A Wealthy Russian who was credited with creating Vladimir Putin's powerful domestic propaganda machine was found dead yesterday (Saturday) in his hotel room in Washington.
Mikhail Lesin, the Kremlin's former head of media affairs who has been accused of curtailing the country's press freedoms, was found at the Dupont Circle Hotel.
His family told Russian state media that the 57-year-old had suffered a heart attack, while police said they were still investigating.
The multi-millionaire made his fortune in advertising before becoming a senior state television executive under former president Boris Yeltsin. Mr Lesin helped to set up state-funded English-language news channel Russia Today.
As Mr Putin's press minister in the early 2000s, Mr Lesin was instrumental in the "taming" of NTV, a once-critical television station owned by the oligarch Vladimir Gusinsky.

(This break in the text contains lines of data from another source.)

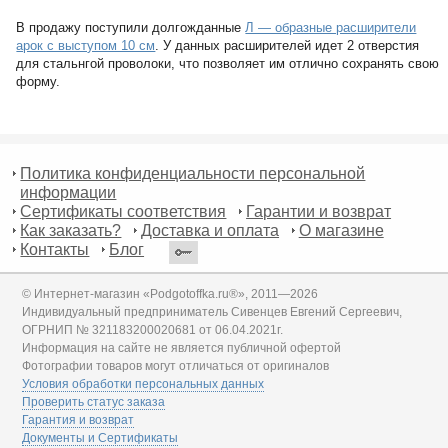
В продажу поступили долгожданные
Л — образные расширители
арок с выступом 10 см
. У данных расширителей идет 2 отверстия
для стальнгой проволоки, что позволяет им отлично сохранять свою
форму.
Политика конфиденциальности персональной
информации
Сертификаты соответствия
Гарантии и возврат
Как заказать?
Доставка и оплата
О магазине
Контакты
Блог
© Интернет-магазин «Podgotoffka.ru®», 2011—2026
Индивидуальный предприниматель Сивенцев Евгений Сергеевич,
ОГРНИП № 321183200020681 от 06.04.2021г.
Информация на сайте не является публичной офертой
Фотографии товаров могут отличаться от оригиналов
Условия обработки персональных данных
Проверить статус заказа
Гарантия и возврат
Документы и Сертификаты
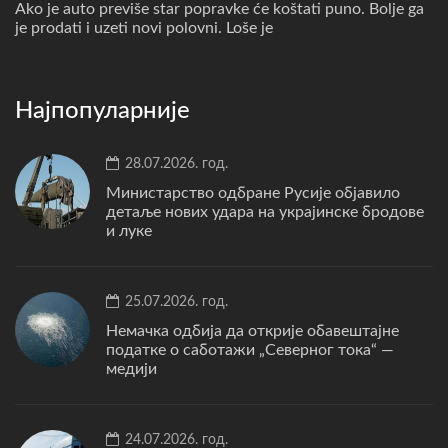
Ako je auto previše star popravke će koštati puno. Bolje ga
je prodati i uzeti novi polovni. Loše je
Најпопуларније
28.07.2026. год.
Министарство одбране Русије објавило
детаље нових удара на украјинске бродове
и луке
25.07.2026. год.
Немачка одбија да открије обавештајне
податке о саботажи „Северног тока“ —
медији
24.07.2026. год.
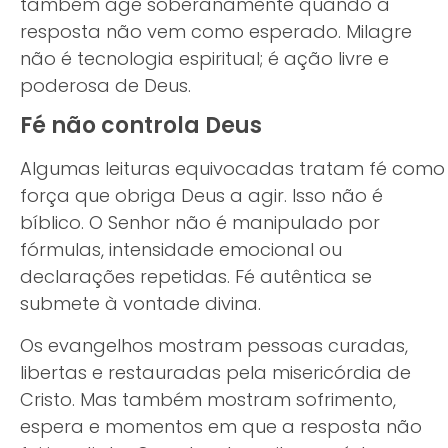
também age soberanamente quando a
resposta não vem como esperado. Milagre
não é tecnologia espiritual; é ação livre e
poderosa de Deus.
Fé não controla Deus
Algumas leituras equivocadas tratam fé como
força que obriga Deus a agir. Isso não é
bíblico. O Senhor não é manipulado por
fórmulas, intensidade emocional ou
declarações repetidas. Fé autêntica se
submete à vontade divina.
Os evangelhos mostram pessoas curadas,
libertas e restauradas pela misericórdia de
Cristo. Mas também mostram sofrimento,
espera e momentos em que a resposta não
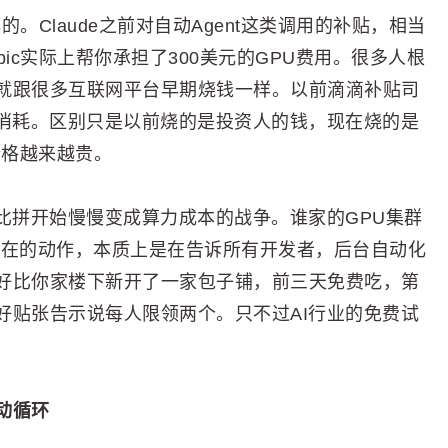
的。Claude之前对自动Agent这类调用的补贴，相当
ropic实际上帮你承担了300美元的GPU费用。很多人根
就跟很多互联网平台早期烧钱一样。以前滴滴补贴司
力消耗。区别只是以前烧的是投资人的钱，现在烧的是
价格越来越贵。
比拼开始慢慢变成算力成本的战争。谁家的GPU集群
ic现在的动作，本质上是在告诉所有开发者，后台自动化
好比你家楼下新开了一家包子铺，前三天免费吃，第
好贴张告示说每人限领两个。只不过AI行业的免费试
动循环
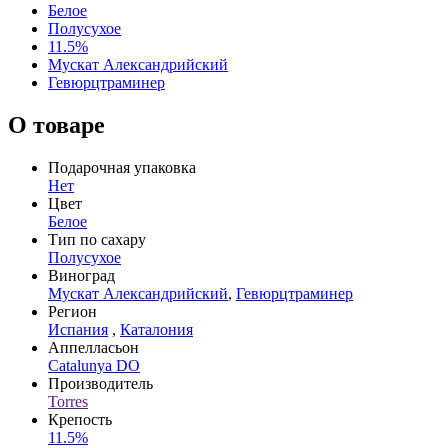
Белое
Полусухое
11.5%
Мускат Александрийский
Гевюрцтраминер
О товаре
Подарочная упаковка
Нет
Цвет
Белое
Тип по сахару
Полусухое
Виноград
Мускат Александрийский
,
Гевюрцтраминер
Регион
Испания
,
Каталония
Аппелласьон
Catalunya DO
Производитель
Torres
Крепость
11.5%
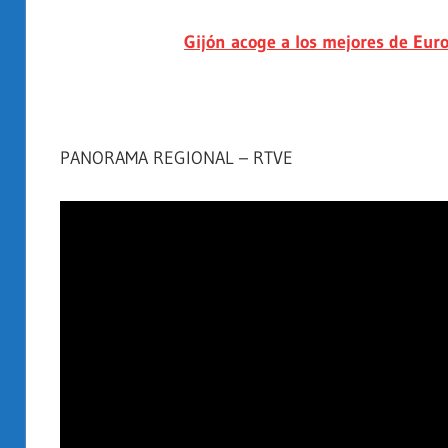
Gijón acoge a los mejores de Eur
PANORAMA REGIONAL – RTVE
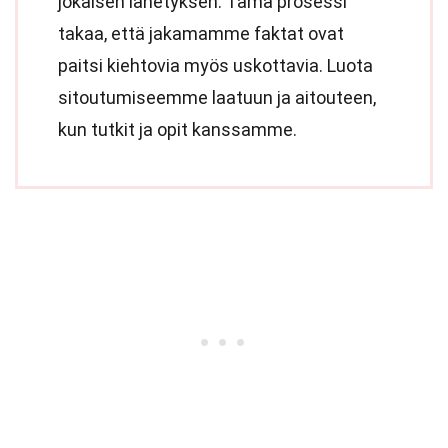
jokaisen lähetyksen. Tämä prosessi
takaa, että jakamamme faktat ovat
paitsi kiehtovia myös uskottavia. Luota
sitoutumiseemme laatuun ja aitouteen,
kun tutkit ja opit kanssamme.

He later became head of Gazprom media, an arm of the state oil and gas giant that controls several major broadcasters.
It is unclear what he was doing in Washington, but his daughter works in the city for Russia Today.
He also reportedly amassed a property portfolio worth millions in the US and Europe, including a pounds 19?million property in Los Angeles.
American police have said an investigation was ongoing, but at this stage there is no suggestion that the death was suspicious. Several people who had met Lesin confirmed that he was believed to have been in ill-health.
Following his death on Thursday night, tributes poured in, with Mr
Putin praising "the enormous contribution made by Mikhail Lesin to the formation of modern Russian media".